The Bash is always a blast, so I was equally excited when local singer/songwriter Martha Ann Brooks reached out last week to tell me about a tribute to another country legend: Townes Van Zandt.
The (perhaps less catchily named) Celebrating the Songs of Townes Van Zandt will take place tonight at Charles & Myrtle's Coffeehouse, 105 McBrien Road at Christ Unity Church.
About 20 regional songwriters, such as Channing Wilson, Travis Kilgore, Butch Ross and John Lathim, will be on hand to sing Van Zandt classics such as "Poncho and Lefty," "Tecumseh Valley" and "Blaze's Blues."
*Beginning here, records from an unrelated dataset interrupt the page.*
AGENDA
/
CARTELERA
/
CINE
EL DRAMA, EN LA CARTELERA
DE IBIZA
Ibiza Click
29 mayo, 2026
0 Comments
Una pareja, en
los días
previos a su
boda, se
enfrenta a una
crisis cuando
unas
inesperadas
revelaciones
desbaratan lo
These artists share a mutual admiration for the chronically underappreciated Texan who, despite a lack of commercial success, was considered a true "songwriter's songwriter," influencing everyone from Lyle Lovett to Steve Earle. In fact, Earle admired Van Zandt so much he made him the godfather and namesake of his son, Justin Townes Earle, one of my favorite artists.
The celebration will also serve as a fundraiser for Charles & Myrtle's, which is as overlooked by most Chattanoogans as Van Zandt was by the general public. All the proceeds will be used to help fund booking a marquee national act down the road.
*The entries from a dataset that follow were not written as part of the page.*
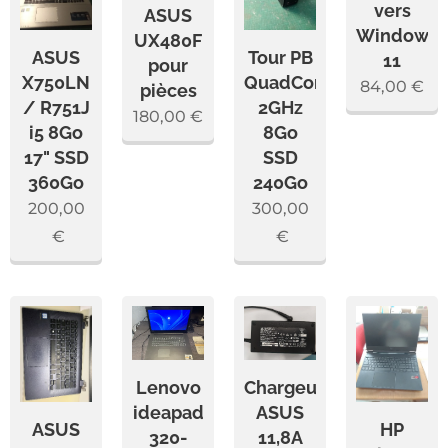
vers
ASUS
Windows
UX480F
ASUS
Tour PB
11
pour
X750LN
QuadCore
84,00
€
pièces
/ R751J
2GHz
180,00
€
i5 8Go
8Go
17" SSD
SSD
360Go
240Go
200,00
300,00
€
€
Lenovo
Chargeur
ideapad
ASUS
ASUS
HP
320-
11,8A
Frankly, I don't see why Charles & Myrtle's isn't better known. Every experience I've had there was uniformly memorable, thanks to free homemade cookies and an incredibly intimate setup that has artists all but playing in your lap.
For her part, Brooks said she discovered Charles & Myrtle's while searching for listening rooms suitable to bring her young son to after moving to Chattanooga from Atlanta in 2004.
"It's a great place, a wonderful place," she said. "I don't know why it's such a well-kept secret. We've talked to people who have lived in Chattanooga all their lives and have never heard of it."
Andrew Kelsay started the coffeehouse about 15 years ago, basing its pass-the-basket concert design on the Hungry Ear, a similar monthly concert house based out of Atlanta's Northwest Unitarian Church.
Even if Charles & Myrtle's gets lost in the weekend entertainment shuffle, Kelsay said musicians have uniformly expressed appreciation after playing there.
"An artist told me a long time ago that, 'We know we don't make a lot of money playing for you guys, but it's one of the few places we know people will actively listen [and] everyone is excited about the music,'" Kelsay said. "People always come back. Everyone becomes family after a while."
If there's a more appropriate celebration than that of an overlooked musician at an overlooked venue, I don't expect it any time soon.
The show starts at 7:30 p.m. Suggested donation is $10, but in keeping with tradition, everyone is encouraged to pay what they can afford. And as always, the cookies will be both free and delicious.